Solomon Gold has acquired two companies holding promising exploration projects in Queensland, Australia. In late 2009, the Company finalized terms for the acquisition of Acapulco Mining Pty Ltd, which holds extensive tenements over a large project area in and around Mt Perry and which sits only 15km from Lihir Gold's Mt Rawdon mine (a 1 million oz resource producing 100k oz pa gold). The project area is located on the intersection of strong regional geological features which host porphyry gold copper molybdenum potential. Extensive mapping and sampling has identified seven drill targets which have yielded potentially economic results. Previous drilling of these geological systems has yielded both high grades and long intersections of medium grade mineralisation to date, so extensive drilling programs are planned in 2010.
The second acquisition, Central Minerals Pty Ltd, was completed recently following approval at a Special Meeting of Shareholders of its former owner, D'Aguilar Gold Limited (an ASX listed Company). Central Minerals holds exploration licences covering a huge area along the eastern edge of the Bowen Basin in Central Queensland, approximately 200km southwest of the Central Queensland port of Rockhampton. The main project in the area is at Rannes which is located near Newcrest's famous Cracow mine and which exhibits structures and geochemistry similar to the Carlin trend in Nevada USA (one of the most prolific gold producing belts in the world). There are five prospects that have been subject to first pass drilling by Central Minerals and previous explorers, with potentially economic intersections in all of them. In addition, surface soil, stream and rock sampling has identified a further thirteen gold targets, of which five are considered to be high order and located close to the drilled prospects referred to above. Solomon Gold plans to continue the exploration program at Rannes, with drilling of further initial targets planned for the next quarter.
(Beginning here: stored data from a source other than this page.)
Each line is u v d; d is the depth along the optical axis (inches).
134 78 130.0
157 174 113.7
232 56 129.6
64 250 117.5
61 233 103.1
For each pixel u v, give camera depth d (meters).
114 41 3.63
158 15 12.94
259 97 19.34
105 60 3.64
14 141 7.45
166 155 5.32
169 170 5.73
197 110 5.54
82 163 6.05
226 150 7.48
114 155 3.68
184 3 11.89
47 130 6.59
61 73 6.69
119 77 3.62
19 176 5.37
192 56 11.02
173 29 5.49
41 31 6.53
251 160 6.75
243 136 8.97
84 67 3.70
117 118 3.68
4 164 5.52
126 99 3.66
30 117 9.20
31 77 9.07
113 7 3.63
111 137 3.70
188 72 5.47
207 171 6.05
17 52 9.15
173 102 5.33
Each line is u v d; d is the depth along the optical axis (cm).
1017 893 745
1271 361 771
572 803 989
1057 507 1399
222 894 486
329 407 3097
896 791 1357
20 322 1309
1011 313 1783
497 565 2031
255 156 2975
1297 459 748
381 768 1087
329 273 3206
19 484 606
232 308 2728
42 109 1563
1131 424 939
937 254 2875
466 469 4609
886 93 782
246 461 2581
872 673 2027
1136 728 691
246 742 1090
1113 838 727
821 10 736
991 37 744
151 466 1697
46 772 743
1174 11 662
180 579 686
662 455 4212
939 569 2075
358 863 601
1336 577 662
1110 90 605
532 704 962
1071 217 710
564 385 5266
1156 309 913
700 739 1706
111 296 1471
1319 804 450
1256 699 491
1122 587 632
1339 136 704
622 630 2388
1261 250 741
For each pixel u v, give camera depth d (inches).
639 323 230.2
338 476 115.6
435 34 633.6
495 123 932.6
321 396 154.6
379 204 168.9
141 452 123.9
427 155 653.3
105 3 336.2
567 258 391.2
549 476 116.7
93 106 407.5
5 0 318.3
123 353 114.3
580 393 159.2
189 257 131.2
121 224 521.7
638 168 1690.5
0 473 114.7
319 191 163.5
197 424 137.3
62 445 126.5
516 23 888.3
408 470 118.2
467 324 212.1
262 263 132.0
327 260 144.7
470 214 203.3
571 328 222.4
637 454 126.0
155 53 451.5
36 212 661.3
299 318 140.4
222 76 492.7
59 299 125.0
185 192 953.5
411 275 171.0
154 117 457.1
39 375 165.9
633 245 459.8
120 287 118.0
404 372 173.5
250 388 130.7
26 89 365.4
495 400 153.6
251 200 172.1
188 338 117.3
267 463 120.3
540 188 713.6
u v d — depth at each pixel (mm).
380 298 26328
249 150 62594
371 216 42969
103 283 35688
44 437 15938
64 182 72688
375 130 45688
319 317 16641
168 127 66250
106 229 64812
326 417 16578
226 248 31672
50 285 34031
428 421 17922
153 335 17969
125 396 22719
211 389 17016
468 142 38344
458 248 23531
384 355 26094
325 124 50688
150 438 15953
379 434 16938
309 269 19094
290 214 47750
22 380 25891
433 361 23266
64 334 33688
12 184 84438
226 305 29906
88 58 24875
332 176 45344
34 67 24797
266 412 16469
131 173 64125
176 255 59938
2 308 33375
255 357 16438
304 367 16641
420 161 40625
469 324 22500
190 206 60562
Both Queensland projects acquired are 100% owned and operated by Solomon Gold. Your Company has set out a six month exploration plan and budget for the newly acquired Queensland assets with the intention of defining a resource and bringing it into production as soon as practicable.
The Company was granted an exploration license over a highly prospective area on Fauro Island, following considerable negotiation and agreement with its landowners over most of calendar 2009. The northern peninsula of Fauro Island is the remnant rim of a volcano and our geologists believe it represents a gold rich high level variant sitting above a porphyry system similar to Bougainville, and with similar mineralogy and geological setting to the giant 40m oz Lihir deposit. Stream sediment sampling in December 2009 by Solomon Gold geologists identified gold contents between two and six times the levels found in highly anomalous samples on the Company's project on the main island of Solomon Islands, Guadalcanal.Samples taken at that time show gold values up to 169 grams per tonne or over 5 ounces per tonne, and some samples showed gold visible to the naked eye. An airborne magnetic and electromagnetic survey over the entire licence area is underway and thereafter the company expects to commence a drill program in the second quarter of 2010 to test the anomalies identified. Like Guadalcanal, Fauro has potential to host a world class gold deposit. The license over Fauro Island is owned 100% by your Company.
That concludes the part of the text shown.